Casi un siglo después, nosotros vivimos en un mundo social mucho más dinámico, donde el “Principio de Autoridad” ha casi desaparecido por completo. Me refiero a ese “Principio de Autoridad” que se aceptaba por el sólo hecho de venir de alguna fuente que la tradición había considerado como venerable o sagrada. Ahora la autoridad no se funda en sí per se, sino que se tiene que justificar y ganar su lugar preponderante, de mando, de guía. Los jóvenes de nuestros tiempos demandan que la autoridad se justifique ante ellos como tal, y es en esta línea de pensamiento y juicio con mayor crítica y análisis que los padres de familia, los sacerdotes y líderes religiosos y los maestros, son sometidos a verdaderos escrutinios y enfrentamientos para que prueben meritoriamente su derecho a ejercer la autoridad sobre los jóvenes.
Mismo tratamiento se da ahora a los políticos. Esto me parece espléndido, brillante y lleno de justicia. ¿Quién no tuvo o ha tenido un jefe que tenga menos conocimiento que uno? ¿Quién de nosotros no estudió con algún maestro o maestra que le heredaron la plaza o le consiguieron el empleo y no sabía la “o” por lo redonda? ¿Quién no ha sufrido la degradación de su creencia en boca de algún sacerdote, ministro o pastor que interpreta pobremente los textos religiosos? La autoridad y el respecto van de la mano, salvo en el caso político y en el militar. En estos ámbitos se imponen por la espada y por la fuerza. El Estado Político es la máxima autoridad y tiene a su cargo buscar el bien común de sus gobernados. Para lograr esta meta, la obtención del bien común, tiene a su disposición el uso legítimo de la fuerza para evitar que grupos o asociaciones de individuos impidan la realización del bien común en busca de lograr los intereses particulares. Esto se oye muy bonito en palabras. El problema es cuando el Estado Político usa la fuerza para lograr el bien de unos cuantos dirigentes sobre del resto de la población. Max Weber posee un brillante discurso a este respecto en su libro El político y el científico. Pero regresando al principio de la autoridad, en ella debe de habitar el respeto de los demás hacia la figura de autoridad, y la grande diferencia entre la sociedad actual con las anteriores, es que el respeto que genera la legalidad de la autoridad se tiene que ganar mediante hechos.

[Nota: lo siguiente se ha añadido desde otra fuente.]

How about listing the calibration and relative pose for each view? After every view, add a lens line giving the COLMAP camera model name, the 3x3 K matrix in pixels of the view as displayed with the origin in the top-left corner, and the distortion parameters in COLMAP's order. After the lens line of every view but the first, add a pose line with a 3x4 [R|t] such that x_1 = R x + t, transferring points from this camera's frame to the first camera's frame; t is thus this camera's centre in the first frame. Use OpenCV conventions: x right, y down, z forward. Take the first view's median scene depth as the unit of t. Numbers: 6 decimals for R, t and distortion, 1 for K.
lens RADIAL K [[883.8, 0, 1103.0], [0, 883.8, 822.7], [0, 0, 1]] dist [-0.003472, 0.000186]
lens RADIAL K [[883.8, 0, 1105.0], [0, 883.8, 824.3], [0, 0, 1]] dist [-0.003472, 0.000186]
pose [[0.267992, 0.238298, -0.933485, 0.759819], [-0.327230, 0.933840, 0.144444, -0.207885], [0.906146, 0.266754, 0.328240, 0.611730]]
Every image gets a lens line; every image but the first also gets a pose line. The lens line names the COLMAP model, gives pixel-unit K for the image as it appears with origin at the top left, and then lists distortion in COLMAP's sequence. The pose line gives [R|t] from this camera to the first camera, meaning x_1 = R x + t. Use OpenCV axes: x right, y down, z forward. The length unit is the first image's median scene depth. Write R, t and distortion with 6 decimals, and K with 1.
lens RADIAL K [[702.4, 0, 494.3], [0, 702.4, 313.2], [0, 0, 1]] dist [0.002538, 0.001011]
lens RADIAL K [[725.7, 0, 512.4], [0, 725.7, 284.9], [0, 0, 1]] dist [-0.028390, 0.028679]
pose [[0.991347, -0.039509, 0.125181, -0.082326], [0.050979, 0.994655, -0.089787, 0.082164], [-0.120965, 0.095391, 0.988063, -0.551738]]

La revolución del mundo árabe es un claro ejemplo de que la autoridad sin respeto, o sea la autoridad no legítima, la que no tiene el apoyo de sus gobernados, es una autoridad que únicamente se mantiene por el uso de la fuerza pública, y que tarde o temprano caerá del poder. La grande revolución en la que actualmente vivimos en estos días, se basa en esta crítica analítica de una población mundial que, cada vez menos, acepta el “Principio de Autoridad” basado en la tradición y la costumbre. Los nuevos gobiernos, los recientes líderes, los noveles padres de familia, los sacerdotes, ministros y pastores principiantes, enfrentan ahora -¡Qué bueno! – la gesta de ganar para sí el respecto y el prestigio social que haga legítimo su mandato o su guía, su liderazgo. Bienvenido este tiempo de comprobación, de crítica constructiva, de análisis, bienvenida la postura de razonar la legitimidad de aquellos que se proponen como líderes y guías de nuestras sociedades. No está mal confrontar a las autoridades, ya sea académicas, religiosas o políticas para encontrar su legitimidad o su falta de ella.